UNE PRATIQUE QUI ACCROÎT LE TAUX DE SURVIE DES PETITS
Mais alors, pourquoi les mamans rhinopithèques de Roxellane font-elles preuve d'une telle générosité ?
Les femelles appartenant à la même famille vivent ensemble au sein de grands groupes et donnent toutes naissance sur une courte période chaque année. Ces facteurs sont favorables à l’allaitement des petits par d’autres femelles que la mère, mais ne rendent pas ces singes uniques.
Ce qui les distingue pourrait être leur habitat. Les rhinopithèques de Roxellane vivent dans des forêts tempérées situées en haute altitude, où les hivers sont longs et froids (il n’est pas rare que les températures descendent sous la barre des 0°C la nuit) et où il subsiste d’importantes variations saisonnières en ce qui concerne la disponibilité de la nourriture. Par conséquent, si les petits ne sont pas uniquement allaités par leur mère, leurs chances de survie face à ces défis environnementaux pourraient en être accrues.

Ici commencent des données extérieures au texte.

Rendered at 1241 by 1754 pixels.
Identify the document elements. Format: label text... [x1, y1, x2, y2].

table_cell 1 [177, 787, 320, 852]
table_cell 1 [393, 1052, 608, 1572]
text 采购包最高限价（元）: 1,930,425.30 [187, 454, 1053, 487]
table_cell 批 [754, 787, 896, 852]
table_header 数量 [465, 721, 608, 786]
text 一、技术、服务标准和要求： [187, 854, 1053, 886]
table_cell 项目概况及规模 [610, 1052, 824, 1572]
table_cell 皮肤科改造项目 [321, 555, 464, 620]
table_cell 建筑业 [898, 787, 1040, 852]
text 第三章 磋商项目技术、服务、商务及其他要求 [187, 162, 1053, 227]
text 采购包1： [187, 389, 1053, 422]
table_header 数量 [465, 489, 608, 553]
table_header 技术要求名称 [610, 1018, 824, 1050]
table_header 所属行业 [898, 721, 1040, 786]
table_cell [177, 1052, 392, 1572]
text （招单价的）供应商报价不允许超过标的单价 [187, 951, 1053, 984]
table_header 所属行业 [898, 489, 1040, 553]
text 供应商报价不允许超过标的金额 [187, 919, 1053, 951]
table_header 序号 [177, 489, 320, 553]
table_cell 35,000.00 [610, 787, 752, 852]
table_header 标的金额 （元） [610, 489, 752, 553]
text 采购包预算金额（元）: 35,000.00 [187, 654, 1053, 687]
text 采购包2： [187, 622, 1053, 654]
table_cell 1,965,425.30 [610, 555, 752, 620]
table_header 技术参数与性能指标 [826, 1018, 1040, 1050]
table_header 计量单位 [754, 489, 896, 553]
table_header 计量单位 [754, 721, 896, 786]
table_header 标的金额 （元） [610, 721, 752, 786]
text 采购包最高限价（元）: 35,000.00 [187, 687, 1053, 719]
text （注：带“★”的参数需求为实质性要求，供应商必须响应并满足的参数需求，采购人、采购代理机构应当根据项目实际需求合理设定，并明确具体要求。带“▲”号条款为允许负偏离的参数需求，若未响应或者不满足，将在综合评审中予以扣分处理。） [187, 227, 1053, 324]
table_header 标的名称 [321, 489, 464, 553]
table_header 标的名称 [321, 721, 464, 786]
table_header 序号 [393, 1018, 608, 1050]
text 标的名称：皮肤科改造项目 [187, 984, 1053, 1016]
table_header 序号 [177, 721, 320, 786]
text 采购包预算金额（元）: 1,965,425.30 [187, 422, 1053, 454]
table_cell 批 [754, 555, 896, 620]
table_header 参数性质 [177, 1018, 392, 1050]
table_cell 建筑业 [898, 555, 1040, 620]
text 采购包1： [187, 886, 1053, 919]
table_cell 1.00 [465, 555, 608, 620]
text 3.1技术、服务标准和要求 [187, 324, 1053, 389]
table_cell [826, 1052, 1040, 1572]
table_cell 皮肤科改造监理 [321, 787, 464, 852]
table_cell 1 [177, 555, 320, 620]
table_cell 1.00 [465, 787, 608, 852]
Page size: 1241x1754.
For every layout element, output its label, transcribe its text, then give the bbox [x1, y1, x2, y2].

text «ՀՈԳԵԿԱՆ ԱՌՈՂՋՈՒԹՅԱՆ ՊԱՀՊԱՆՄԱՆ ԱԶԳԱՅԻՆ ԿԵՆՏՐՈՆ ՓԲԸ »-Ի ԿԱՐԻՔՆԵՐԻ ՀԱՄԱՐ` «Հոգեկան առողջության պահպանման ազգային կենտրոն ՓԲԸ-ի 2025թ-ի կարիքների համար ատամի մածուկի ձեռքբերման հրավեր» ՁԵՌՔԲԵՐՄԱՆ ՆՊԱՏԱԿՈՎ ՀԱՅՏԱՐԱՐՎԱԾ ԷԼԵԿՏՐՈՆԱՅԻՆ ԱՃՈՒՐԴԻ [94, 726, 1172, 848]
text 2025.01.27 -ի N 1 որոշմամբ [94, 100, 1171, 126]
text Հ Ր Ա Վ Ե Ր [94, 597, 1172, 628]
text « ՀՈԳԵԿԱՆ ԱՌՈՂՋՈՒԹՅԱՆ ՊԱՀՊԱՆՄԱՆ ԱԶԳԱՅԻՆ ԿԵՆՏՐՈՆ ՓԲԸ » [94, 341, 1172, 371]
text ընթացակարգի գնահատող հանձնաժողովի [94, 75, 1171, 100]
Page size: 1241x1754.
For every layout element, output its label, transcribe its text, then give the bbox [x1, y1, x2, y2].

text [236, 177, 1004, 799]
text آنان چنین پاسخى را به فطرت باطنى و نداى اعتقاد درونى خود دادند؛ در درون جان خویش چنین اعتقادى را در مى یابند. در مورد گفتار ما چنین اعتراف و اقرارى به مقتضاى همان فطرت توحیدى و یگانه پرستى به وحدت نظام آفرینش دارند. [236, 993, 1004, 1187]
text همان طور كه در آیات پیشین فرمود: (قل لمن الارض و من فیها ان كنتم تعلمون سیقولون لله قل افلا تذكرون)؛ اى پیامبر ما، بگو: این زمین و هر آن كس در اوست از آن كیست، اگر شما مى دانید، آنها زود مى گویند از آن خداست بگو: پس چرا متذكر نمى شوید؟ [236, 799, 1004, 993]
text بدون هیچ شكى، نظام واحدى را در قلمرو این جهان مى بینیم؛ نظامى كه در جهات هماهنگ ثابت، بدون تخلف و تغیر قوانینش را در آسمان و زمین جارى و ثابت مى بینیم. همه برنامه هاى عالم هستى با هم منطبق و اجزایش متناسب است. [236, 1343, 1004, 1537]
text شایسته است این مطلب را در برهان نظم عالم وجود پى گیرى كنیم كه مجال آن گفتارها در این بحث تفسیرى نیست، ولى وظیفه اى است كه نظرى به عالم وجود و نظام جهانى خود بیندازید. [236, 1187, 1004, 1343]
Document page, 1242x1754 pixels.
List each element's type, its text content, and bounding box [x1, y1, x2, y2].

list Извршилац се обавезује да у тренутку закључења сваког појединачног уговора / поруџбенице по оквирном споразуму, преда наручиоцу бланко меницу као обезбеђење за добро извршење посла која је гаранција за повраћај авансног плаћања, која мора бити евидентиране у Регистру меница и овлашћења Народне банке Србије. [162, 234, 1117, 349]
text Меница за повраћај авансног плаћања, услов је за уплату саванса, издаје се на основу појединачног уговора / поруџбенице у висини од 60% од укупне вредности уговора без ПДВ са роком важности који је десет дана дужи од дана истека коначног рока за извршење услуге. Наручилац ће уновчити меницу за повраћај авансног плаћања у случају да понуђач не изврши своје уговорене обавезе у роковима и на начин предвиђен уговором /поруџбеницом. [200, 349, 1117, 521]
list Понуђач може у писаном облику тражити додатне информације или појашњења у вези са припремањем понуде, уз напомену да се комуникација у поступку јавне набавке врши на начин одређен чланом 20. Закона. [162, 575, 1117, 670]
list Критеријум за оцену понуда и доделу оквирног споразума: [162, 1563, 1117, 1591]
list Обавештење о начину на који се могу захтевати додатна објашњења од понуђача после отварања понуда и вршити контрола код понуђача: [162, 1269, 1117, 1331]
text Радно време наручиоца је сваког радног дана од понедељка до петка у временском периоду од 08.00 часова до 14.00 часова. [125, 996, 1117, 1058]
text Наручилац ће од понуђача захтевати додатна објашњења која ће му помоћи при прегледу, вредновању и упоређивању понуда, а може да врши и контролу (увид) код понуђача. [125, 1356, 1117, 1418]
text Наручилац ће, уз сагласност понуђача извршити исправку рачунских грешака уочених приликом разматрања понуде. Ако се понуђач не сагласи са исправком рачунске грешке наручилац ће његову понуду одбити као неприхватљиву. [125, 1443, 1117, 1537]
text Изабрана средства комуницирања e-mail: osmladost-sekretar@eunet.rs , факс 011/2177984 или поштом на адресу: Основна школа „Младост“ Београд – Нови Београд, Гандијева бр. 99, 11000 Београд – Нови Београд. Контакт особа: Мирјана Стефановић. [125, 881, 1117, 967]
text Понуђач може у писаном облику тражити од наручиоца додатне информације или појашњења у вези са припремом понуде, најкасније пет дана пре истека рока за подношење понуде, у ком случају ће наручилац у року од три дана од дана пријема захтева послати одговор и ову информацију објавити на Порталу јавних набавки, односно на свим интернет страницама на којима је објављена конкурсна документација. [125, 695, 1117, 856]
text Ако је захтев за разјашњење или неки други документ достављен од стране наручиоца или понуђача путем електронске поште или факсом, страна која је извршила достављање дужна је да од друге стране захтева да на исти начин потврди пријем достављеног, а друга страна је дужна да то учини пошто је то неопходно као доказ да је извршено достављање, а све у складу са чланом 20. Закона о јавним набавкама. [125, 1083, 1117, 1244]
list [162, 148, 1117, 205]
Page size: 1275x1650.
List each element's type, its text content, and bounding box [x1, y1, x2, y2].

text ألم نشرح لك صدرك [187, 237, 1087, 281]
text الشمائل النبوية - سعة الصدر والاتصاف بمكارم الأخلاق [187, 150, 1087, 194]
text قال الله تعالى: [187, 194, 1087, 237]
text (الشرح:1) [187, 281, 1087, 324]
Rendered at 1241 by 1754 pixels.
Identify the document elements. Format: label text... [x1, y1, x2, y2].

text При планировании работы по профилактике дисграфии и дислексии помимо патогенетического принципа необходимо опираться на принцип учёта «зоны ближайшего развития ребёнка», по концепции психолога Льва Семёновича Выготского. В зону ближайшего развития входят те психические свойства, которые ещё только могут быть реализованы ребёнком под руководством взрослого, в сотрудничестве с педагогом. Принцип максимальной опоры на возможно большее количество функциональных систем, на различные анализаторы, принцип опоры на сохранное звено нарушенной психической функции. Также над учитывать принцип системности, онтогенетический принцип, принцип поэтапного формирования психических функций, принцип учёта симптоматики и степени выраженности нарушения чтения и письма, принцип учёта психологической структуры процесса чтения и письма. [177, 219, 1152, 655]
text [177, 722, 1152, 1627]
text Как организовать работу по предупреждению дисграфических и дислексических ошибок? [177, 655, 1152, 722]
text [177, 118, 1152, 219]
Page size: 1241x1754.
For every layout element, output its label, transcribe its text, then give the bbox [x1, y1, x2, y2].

Zuofu Xiang et ses collègues ont noté dans l’étude que six petits singes n’avaient pas été allaités par d’autres femelles que leur mère. Quatre d’entre eux sont morts pendant l’hiver, avant d’être sevrés. Chez les petits allaités par leur mère et d’autres femelles, seuls six sur 40 sont morts. Toutefois, deux d’entre eux furent tués par un mâle lorsque celui-ci prit la tête d’un groupe.
L’allaitement par plusieurs femelles pourrait jouer en faveur des petits, en leur fournissant des nutriments supplémentaires qui contribuent à accélérer leur croissance et leur développement. Cette pratique pourrait aussi accroître leur résistance face à diverses maladies et parasites, en transmettant un éventail plus divers de composants immunitaires.
Ce comportement serait aussi bénéfique aux mères. Les mères, en ôtant une partie du poids énergétique qui repose sur leurs épaules et en partageant ce dernier parmi les femelles de leur famille, pourraient se servir de cette énergie et de ces ressources en vue d’une future progéniture.
Zuofu Xiang pense qu’il est peu probable que n’importe quelles conditions puissent expliquer les raisons pour lesquelles ce comportement est observé chez des espèces différentes.
« Bien que cette façon d’allaiter bénéficie aux petits et aux mères, et que des variables comme la présence de femelles appartenant à la même famille ou des conditions environnementales difficiles puissent rendre cette pratique plus probable chez certaines espèces, il existe des primates présentant des facteurs socio-écologiques similaires qui n’allaitent pas les petits d’autres femelles », a-t-il déclaré.
Il semblerait que chez certains mammifères, le proverbe africain « il faut un village pour élever un enfant » prenne tout son sens. Le partage de l’allaitement avec les femelles de la famille est tout simplement logique chez les rhinopithèques de Roxellane.